Following the extremist terror attack in Bondi Beach, Australia, international news has once again shone a light on a dormant issue which plagues many democracies: violent extremism. The attack took the lives of 15 individuals of the Australian Jewish community, including a child.
The public outcry after the attack in Australia sounds eerily like what was echoed following the 2019 Easter Sunday Bombings across Sri Lanka. Questions remain unanswered about how the accused father-son duo stayed under the radar of Aussie intelligence agencies and law enforcement. Intelligence agencies, by nature, keep details about their operations, surveillance and tactics a tightly guarded secret. Unlike in Sri Lanka, the Australian Intelligence systems have more oversight mechanisms and are answerable by law to domestic structures. Nevertheless, there is a growing public demand for information about what the Australian authorities knew, didn’t know, and more importantly, didn’t do.
A red-faced Australian Premier told the media that Australian Intelligence authorities had been looking at the younger shooter, ‘Akram’, for a period of six months in 2019, but concluded he was not an ongoing threat. The New South Wales Police Commissioner told the Press the deceased shooter, Sajid, and Akram had travelled to the Philippines only weeks before their alleged attack. Inquiries are underway to find out if they were in touch with Islamic terror groups in the Philippines. Many questions remain unanswered, and the Australian Premier has thus far not ordered a ‘Royal Commission’ to investigate the mass casualty event. The Australian Intelligence and law enforcement systems, structures, and procedures are today under scrutiny, as were the Sri Lankan Intelligence and law enforcement communities following the 2019 Easter Sunday bombings.
The attack is a reminder that democracies remain vulnerable to such violence and disruptions, despite their varying degrees of multicultural success and level of ‘development’. In functional democracies, Intelligence agencies cannot watch everyone, every hour of the day. Or so we are told. Australia and New Zealand are considered democratic and multicultural success stories, and are preferred destinations for many Sri Lankans who are eagerly seeking ‘greener pastures’. Nevertheless, extremism and violence have happened in both countries, with New Zealand and now Australia recording mass casualty terror incidents over the last decade.
Combating extremism, especially violent extremism, has been a prickly topic in Sri Lanka, particularly following the Easter Sunday attack. Sri Lanka has a long history of extremists and violent extremism, with incidents of hate speech, intolerance, instigation of public disorder and riots dotting the island’s troubled post-colonial history. The trust deficit between the State and the communities it governs, on fair treatment, remains a serious issue. However, extremism and the need to counter it remain ‘national security elephants’ in the room, which Sri Lankans will have to face at some point.
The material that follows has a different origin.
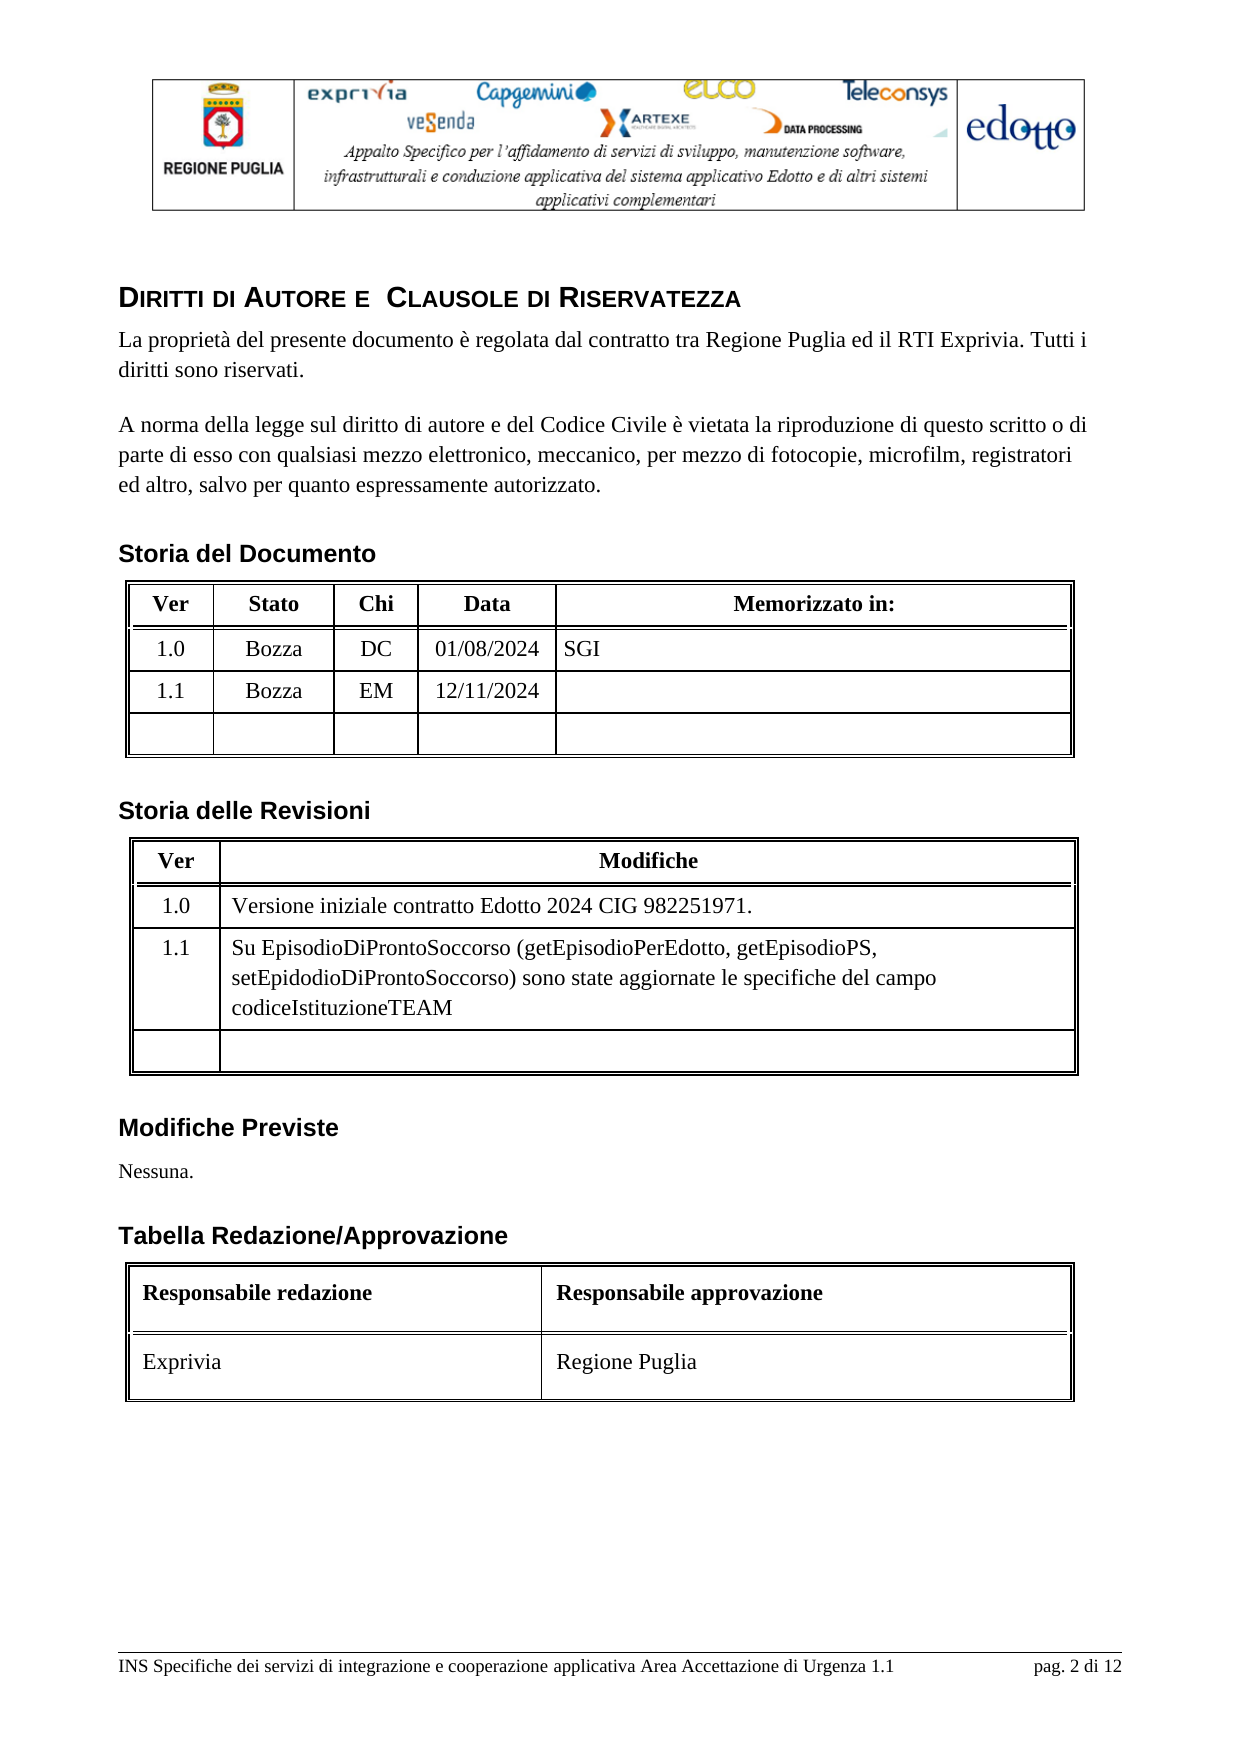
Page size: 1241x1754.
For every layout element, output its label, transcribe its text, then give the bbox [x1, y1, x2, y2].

Many Sri Lankan Governments have not been able to find the right balance of surveillance versus privacy, or have had the political fortitude to call a spade a spade, when extremists are found in our community. This is partially due to the populist politics which Sri Lanka often runs on. If an extremist is found in the majority community, often authorities mull over quick action or soft peddle, due to worries about how it may impact at the ballot box. Similarly, when an extremist is found in minority communities, authorities worry about how surveillance and law enforcement action will be viewed by the minorities and the international community. In the end, action is delayed. The same applies to our communities; each will be quick to flag the others ‘extremist’, while few will report their own. Compounding the issue are legacy allegations levelled at authorities from the Eelam war period, which remain largely unresolved, creating legacy baggage which makes current operations more difficult than they need to be. Historic impartiality in the application of the law, and also eroded confidence in justice among the minority communities, making many in the community hesitant to come forward with critical early warning information.
As a country, Sri Lanka needs to move quickly to depoliticise the enforcement mechanism and rebuild the credibility of law enforcement practitioners to enforce the law based on evidence and intelligence. The Government must also leave Intelligence and law enforcement to professionals with sound oversight and resist the urge to place ‘loyalists’ at the head of operations to ensure political control. This is not the era for ‘Yes Men’. It must also stop allowing politicians to politicise narratives regarding extremism and violence. National security is everyone’s business; the community, the citizen and the State, all have their role to play. Sri Lanka has too many fault lines which we cannot ignore and let lie, to be exploited. Collectively, Sri Lanka must identify, deter and neutralise extremist ideologies and movements. We cannot afford another Easter Sunday Bombing or a similar Bondi Beach attack.